Der Geburtstag.

Es war der Geburtstag meiner Frau, und sie war dabei, ihre Geschenke auszupacken. Als erstes widmete sie sich dem Päckchen, das meine Mutter mitgebracht hatte. Auswickeln, ansehen, dann ein begeistertes „Wie schön!“ Sie hielt es mir hin: Es waren eine Zuckerdose und ein Sahnekännchen mit dem klassischen Dekor ‘enthaupteter Mann’.
„Sieh nur“, rief sie, „das ist ein Stück aus der ersten Serie. Wie wunderbar hier das herunterlaufende Blut getroffen ist – später haben sie sich diese Mühe nicht mehr gemacht.“
Sie drückte meiner Mutter einen Kuss auf die Wange und bedankte sich noch einmal herzlich. Dann wandte sie sich den anderen Gästen und deren Geschenken zu.

Ich lächelte meine Mutter an. „Ihr habt genau das Richtige getroffen. Wo habt ihr es eigentlich her?“
„Von einer Antiquitätenmesse.“ Sie schüttelte den Kopf. „Ein Mensch, der die Stücke ebenfalls unbedingt haben wollte, hat deswegen sogar deinen Vater zum Duell gefordert.“
„Ein Duell?“ Ich muss relativ erschrocken geklungen haben, denn meine Mutter beruhigte mich.
„Nur bis zum ersten Blutstropfen. Aber du weißt, wie dein Vater ist, wenn er seinen Stockdegen zückt: Sie mussten den armen Kerl von einem Konkurrenten mit durchstochenem Oberschenkel wegtragen.
Ich habe zu deinem Vater gesagt: ‘Horst, war das wirklich nötig?’, aber er meinte ‘Das wird den Kerl lehren, andere Leute nicht wegen jeder Kleinigkeit zu fordern’.“
„Kommt Vater später noch vorbei?“
„Er wird es auf jeden Fall versuchen, aber sie haben ein Problem mit Dämonenbefall in einer der großen Offset-Maschinen. Sie müssen es unbedingt bis zum Sabbath in den Griff bekommen, sonst breitet es sich im ganzen System aus.“
„Da sei Cthullhu vor“, sagte ich und ging hinüber zu meiner Frau.

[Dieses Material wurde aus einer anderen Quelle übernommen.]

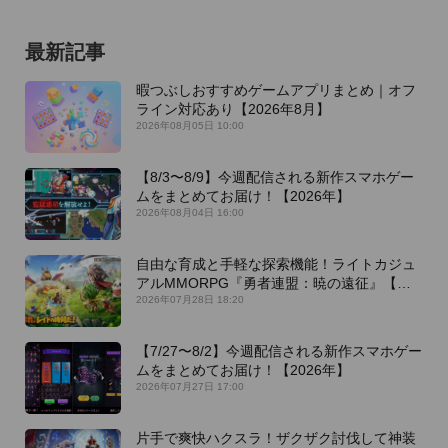
最新記事
暇つぶしおすすめゲームアプリまとめ｜オフ
ライン対応あり【2026年8月】
2026年08月05日 10:00
【8/3〜8/9】今週配信される新作スマホゲー
ムをまとめてお届け！【2026年】
2026年08月04日 16:00
自由な育成と手軽な探索機能！ライトカジュ
アルMMORPG『勇者連盟：暁の遠征』【最
新作PICKUP】
2026年07月28日 18:20
【7/27〜8/2】今週配信される新作スマホゲー
ムをまとめてお届け！【2026年】
2026年07月27日 17:00
片手で爽快ハクスラ！ザクザク討伐して神装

Sie wickelte gerade ein weiteres kleines Päckchen aus. Ich sah mir die anderen Geschenke an: eine Pudelpresse, eine sehr schöne eiserne Gartenlaterne im japanischen Stil von ihrem Bruder, einen Satz Regensteine von Julia, einer Beschwörerin und Freundin meiner Frau.
Aus dem Päckchen kam eine kleine Phiole zum Vorschein. Meine Frau las das Etikett: „Strychnin? Selbst eingekocht? Ach Hildegard, danke. Das selbst gemachte ist immer noch das beste, und meines ist fast aufgebraucht.“

Es war das letzte der Geschenke gewesen, und alle sahen jetzt mich erwartungsvoll an.

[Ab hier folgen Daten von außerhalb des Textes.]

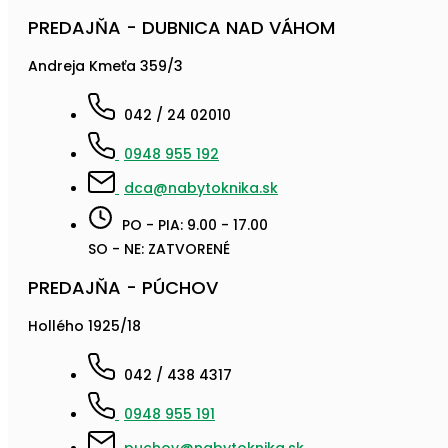
PREDAJŇA - DUBNICA NAD VÁHOM
Andreja Kmeťa 359/3
042 / 24 02010
0948 955 192
dca@nabytoknika.sk
PO - PIA: 9.00 - 17.00
SO - NE: ZATVORENÉ
PREDAJŇA - PÚCHOV
Hollého 1925/18
042 / 438 4317
0948 955 191
puchov@nabytoknika.sk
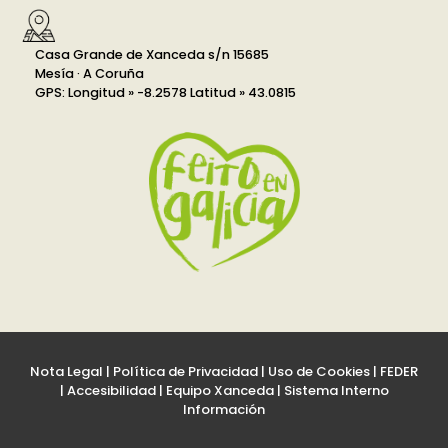
Casa Grande de Xanceda s/n 15685
Mesía · A Coruña
GPS: Longitud » -8.2578 Latitud » 43.0815
Nota Legal
|
Política de Privacidad
|
Uso de Cookies
|
FEDER
|
Accesibilidad
|
Equipo Xanceda
|
Sistema Interno
Información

„Du siehst mich hier mit leeren Händen“, erklärte ich, „und ich muss dir sagen: Ich kann dir nichts schenken.“
„Wirklich nichts?“ Sie strahlte.
„Absolut nichts.“
„Oh Schatz, das ist wundervoll!“ Es trug mir einen langen und intensiven Kuss ein. Dann fragte sie: „Wo ist es?“
„Hier.“ Ich zog vorsichtig das fest verstöpselte Glas aus der Jackentasche. Es war in ein Tuch gewickelt, damit ich keine Fingerabdrücke darauf hinterließ.
Es ist schon seltsam: Man kann in jedem beliebigen Gefäß nichts aufbewahren, aber das Glas muss völlig klar und durchsichtig sein. Wenn es nur eine Stelle gibt, durch die man nichts sieht, dann hat man ein Problem. Mir ist das vor Jahren passiert, und ich habe wochenlang Stellen in meinem Gesichtsfeld gehabt, wo ich Nichts sah. Damit sind nicht schwarze Flecken oder blinde Stellen gemeint. Es war viel unheimlicher, denn ich sah dort das Unaussprechliche, das in der Abwesenheit von Gegenständen ist.

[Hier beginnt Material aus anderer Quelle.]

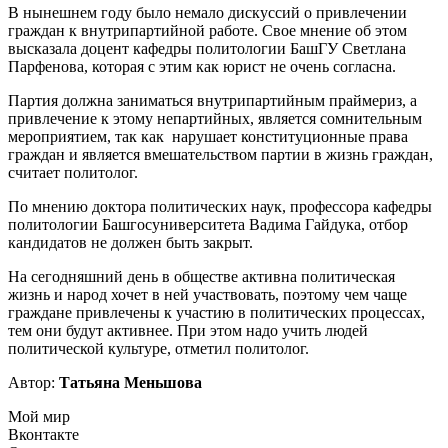
В нынешнем году было немало дискуссий о привлечении
граждан к внутрипартийной работе. Свое мнение об этом
высказала доцент кафедры политологии БашГУ Светлана
Парфенова, которая с этим как юрист не очень согласна.
Партия должна заниматься внутрипартийным праймериз, а
привлечение к этому непартийных, является сомнительным
мероприятием, так как нарушает конституционные права
граждан и является вмешательством партии в жизнь граждан,
считает политолог.
По мнению доктора политических наук, профессора кафедры
политологии Башгосуниверситета Вадима Гайдука, отбор
кандидатов не должен быть закрыт.
На сегодняшний день в обществе активна политическая
жизнь и народ хочет в ней участвовать, поэтому чем чаще
граждане привлечены к участию в политических процессах,
тем они будут активнее. При этом надо учить людей
политической культуре, отметил политолог.
Автор:
Татьяна Меньшова
Мой мир
Вконтакте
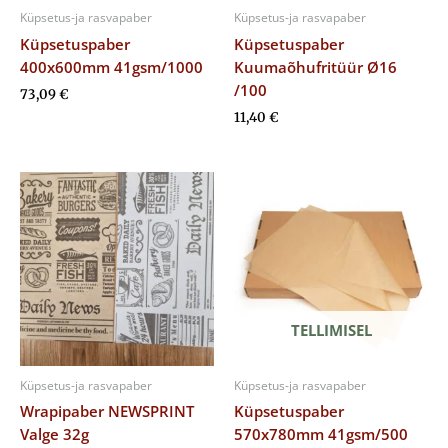
Küpsetus-ja rasvapaber
Küpsetus-ja rasvapaber
Küpsetuspaber
Küpsetuspaber
400x600mm 41gsm/1000
Kuumaõhufritüür Ø16
/100
73,09
€
11,40
€
TELLIMISEL
Küpsetus-ja rasvapaber
Küpsetus-ja rasvapaber
Wrapipaber NEWSPRINT
Küpsetuspaber
Valge 32g
570x780mm 41gsm/500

Meine Frau stellte das Glas voller Nichts sehr vorsichtig auf den Geburtstagstisch. „Ich werde sehr genau überlegen, worauf ich es anwende“, sagte sie zu mir. „Walter hat damit das Gitter vor seinem Flurfenster behandelt, dummerweise aber nicht nur die Stäbe vernichtet, sondern auch die Lücken dazwischen. Jetzt kann er machen, was er will, es gibt keine Lücken mehr, also ist kein Platz für ein neues Gitter. Ich werde also vorsichtig sein.